• [TASK LIST]:
(1) In the converter text, what clock rate is required for precision 16-bit A/D conversion using PWM, PRBS or DS in the audio example?
(2) Recast the paragraph of the converter text that begins "The first thing is to define what precision means" as a short bulleted list.
(3) Carry on the converter text from the point where it ends.

• [TEXT SEGMENT]:
[Start of section]
8000hex                                    0101010101010101...repeat

4000hex                                    0001000100010001...repeat

2000hex                                    0000000100000001...repeat

8001hex                                    01010101010101......01011010101

 

 
 

 

 

 

 

 

 

 

 

 

 


Statistics to the rescue

Using our audio example, if we want a precision 16 bit A/D Conversion using PWM, PRBS or DS, we must clock the converter at 2.5GHz. There are no advantages between any of these methods. However, and this is a big however, we could get away with clocking at a much lower rates if we accept a few facts of life. Many commercial converters quote clocking rates of x256 or even less. So how do they do it?

 

The first thing is to define what precision means. An electronics engineer would argue that an A/D or D/A converter with a precision of 16 bits means exactly that. That it should output voltage levels with that kind of accuracy at every sample presented, and that is that. An audiophile may argue that as long as the ear can't tell the difference, it doesn't matter too much what the output looks like.

 

We may have to accept that the conversion can be lossy. That is, accept that the output will not be an accurate bit for bit, dot for dot voltage representation of the sampled input. If we could make the differences as invisible (or imperceptible) to the ear as possible, we may be onto something.

 

Take the simple analogy of a JPEG compressed image. The idiosyncrasies of the encoding process allow for large bit savings by adjusting the image in ways our primitive eyes don't notice, even though the compressed image may contain large entropy differences when compared to the original. A visitor from outer space may not be too impressed, as their eyes may be built differently, and see all the differences that we don't see.
[End of section]
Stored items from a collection
[Start of section]
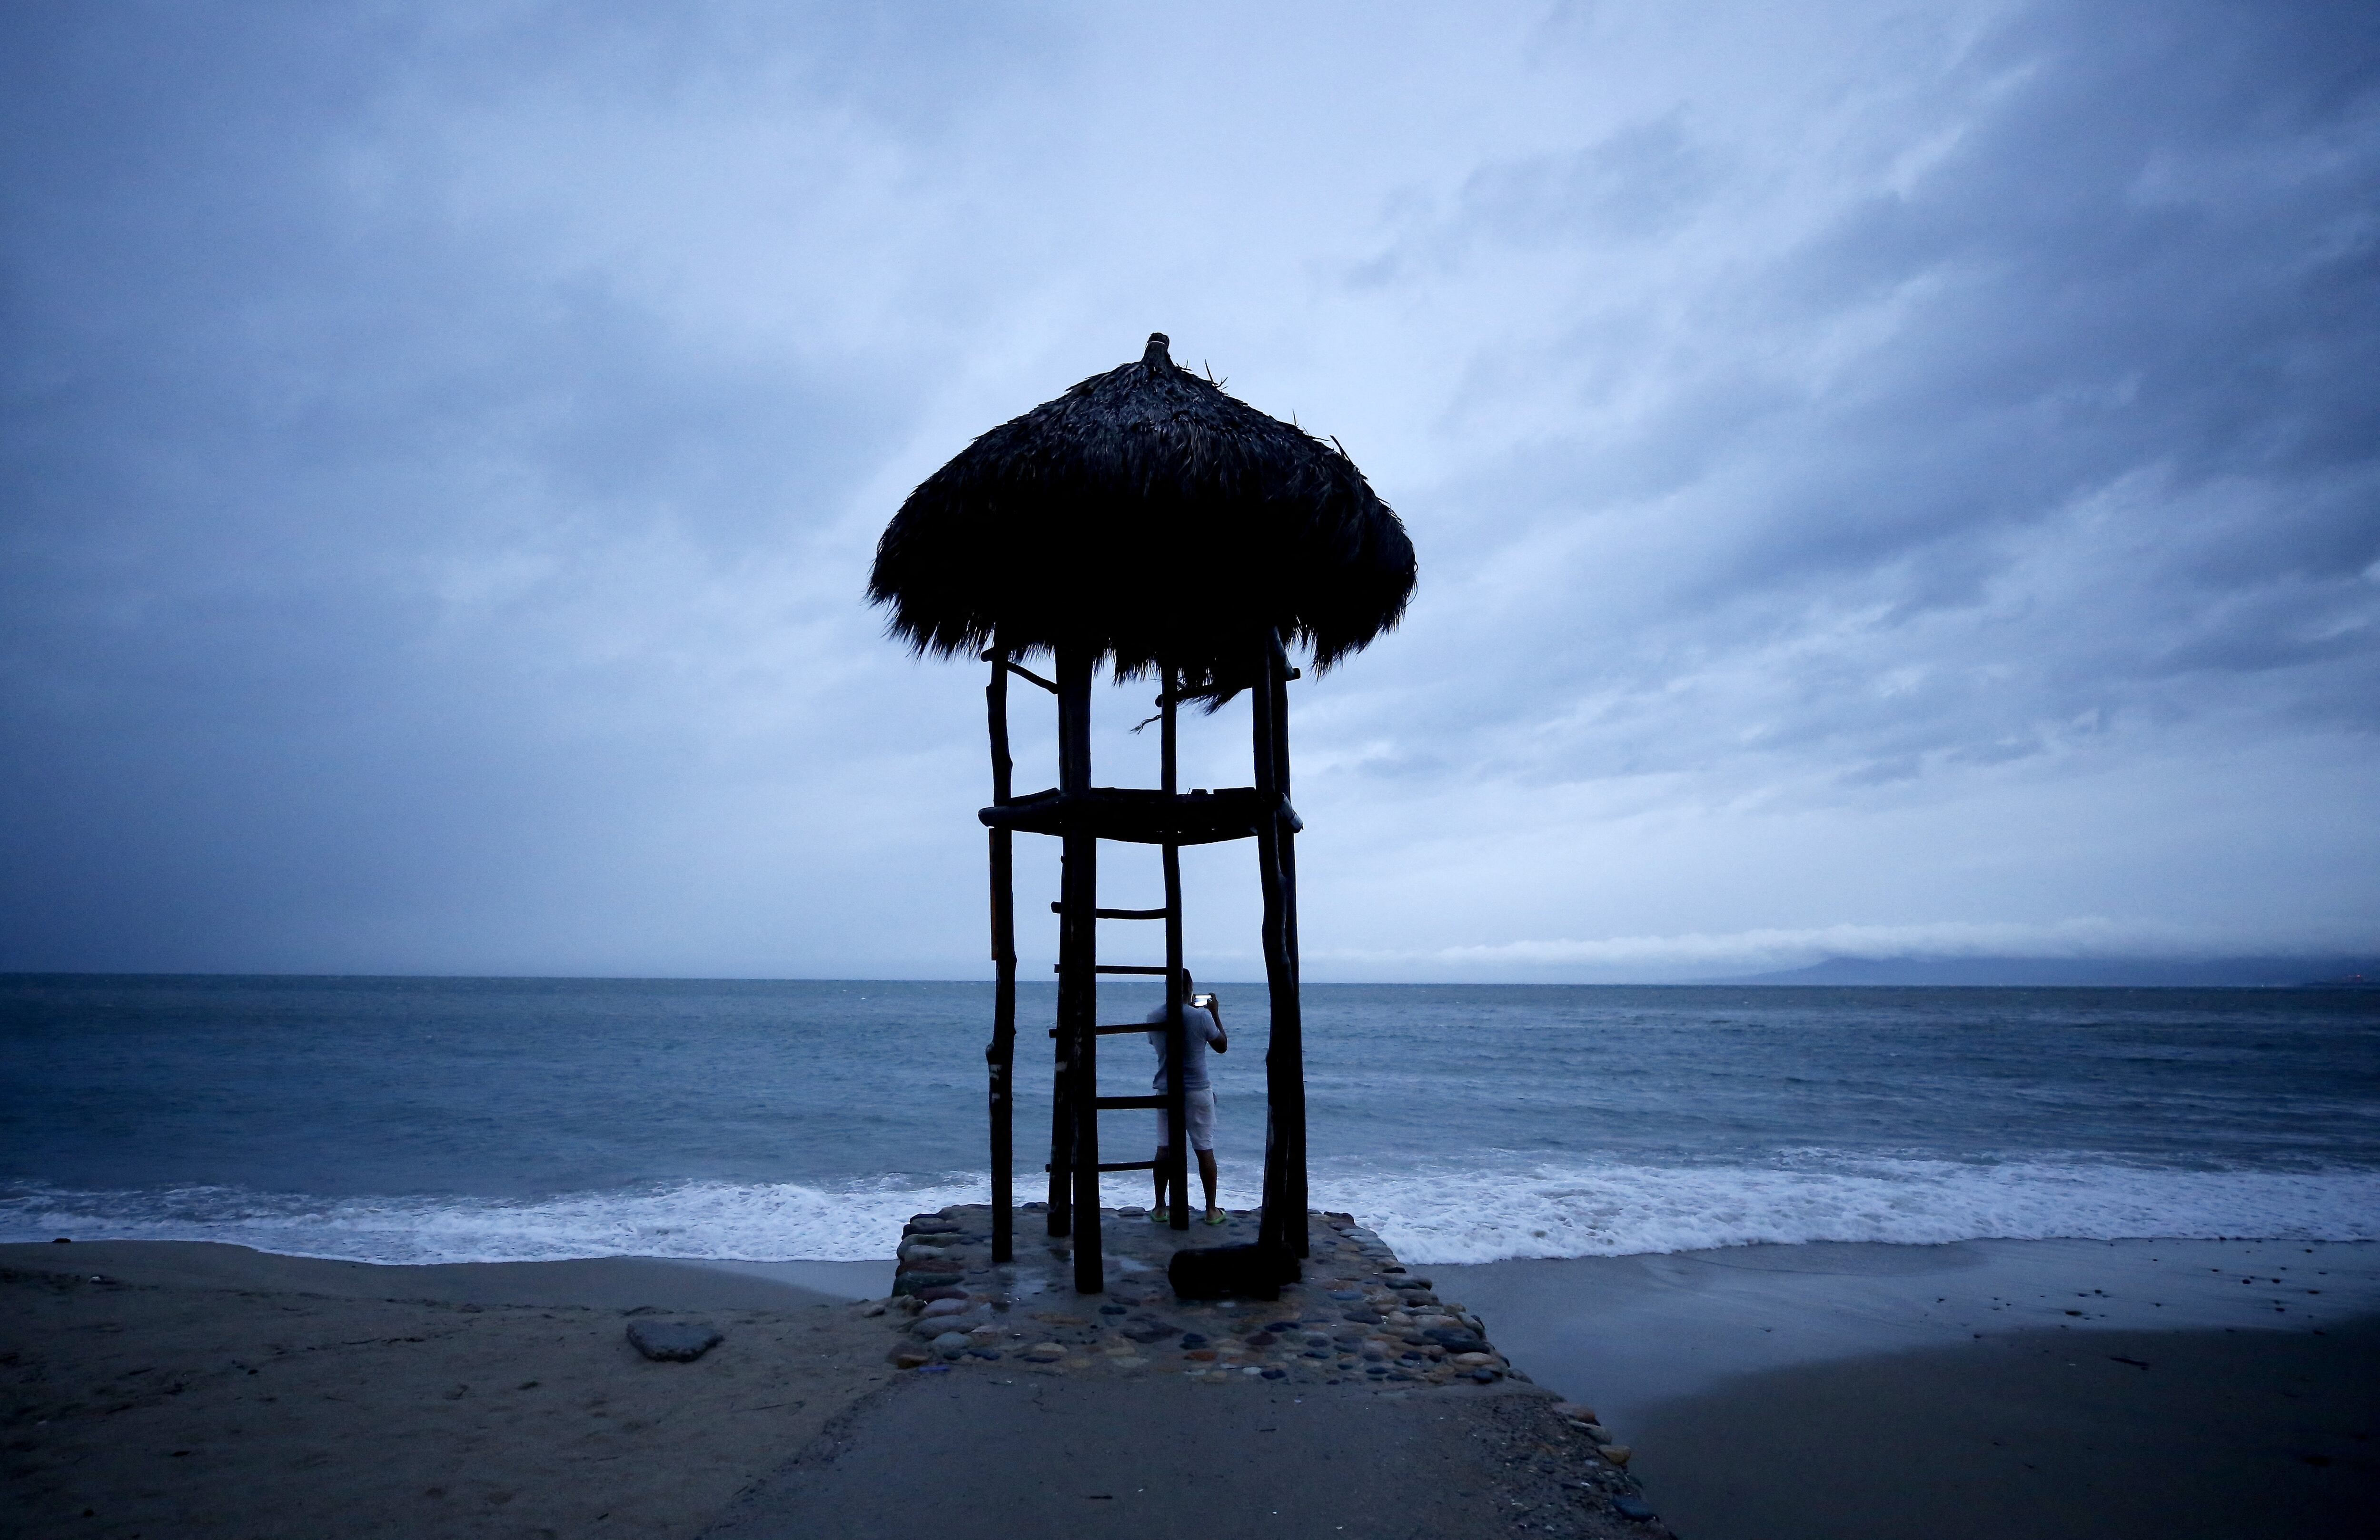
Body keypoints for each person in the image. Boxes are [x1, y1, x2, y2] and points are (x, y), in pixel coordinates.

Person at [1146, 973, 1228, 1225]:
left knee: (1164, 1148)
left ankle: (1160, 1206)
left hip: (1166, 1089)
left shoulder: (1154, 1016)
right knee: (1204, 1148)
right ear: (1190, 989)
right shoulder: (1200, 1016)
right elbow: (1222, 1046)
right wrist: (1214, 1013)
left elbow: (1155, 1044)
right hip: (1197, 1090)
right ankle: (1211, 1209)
[End of section]
• [RESPONSES IN ORDER]:
(1) 2.5GHz.

(2)
- Precision must first be defined.
- An electronics engineer would say a 16-bit converter must output voltage levels with 16-bit accuracy at every sample.
- An audiophile may say the output matters little as long as the ear can't tell the difference.

(3)
 

So much for blabbering, and now for some technical discussion. How can we relate to what is going on? Still working on our DS converter, lets assume the input signal is static in amplitude, or is changing slowly, maybe when fed by a very low frequency sinewave.

 

At the start, we shall find that all of the amplitude levels will be decoded correctly. This is because their output repetition times are short enough for full frame patterns to be completed and for the averaging filter to perform its job. As the input frequency is slowly raised, a few of the codes will not be decoded correctly as their repetition rates start to get truncated. The output levels will not be the ones corresponding to the digital code at the input. We can visualise this by assuming that a form of "pattern dependent noise" has been added to the output signal.

 

To put some numbers in, and assuming the converter is being clocked at 6MHz (a typical frequency used in commercial ICs). Input sine waves lower than 90Hz will result in precision conversion with no noise added (90Hz just happens to be the frequency that corresponds to a frame of 65536 samples at 6MHz). As soon as we shift slightly higher than 90Hz, a good proportion of the codewords will start giving errors Fig4. The higher we go in frequency, the more codewords will burst into error. Codewords such as 8000hex, 4000hex etc, with short repetition rates, will be the last ones to fail in this context. It is a bit unfortunate that not many of these have this property.

 

A more capable mathematician than myself may now get his calculator out and work out a lovely chart of the proportion of codewords that will be correct or in error against input slew rate or frequency. Without getting too boring we can make some simple assertions, for example: all even codewords can stand a cut in sample time of a half. All codewords that divide by four, a cut in time of a quarter, and so on. All prime codewords (as in Mod 65536 prime) will get a penalty hit straight away)

 

 

Fig4 Caption: Error patterns produced by the conversion process as the frequency is increased, This is due to the decoder not being able to average correctly over the full input data samples. The net effect is to add a pattern dependent noise component to the signal.

 

 

So those who thought DS converters will give them fantastic performance as advertised may be disappointed. A top frequency for precision conversion of 90 Hertz doesn't sound very healthy for audio work. But the story doesn't need to end there, hands up those who think they must get rid of noise at all cost? Whether A/D converters are used for video, radar processing or audio, converter noise is a fact of life. Might as well build it into the system

 

 

So where's the noise gone?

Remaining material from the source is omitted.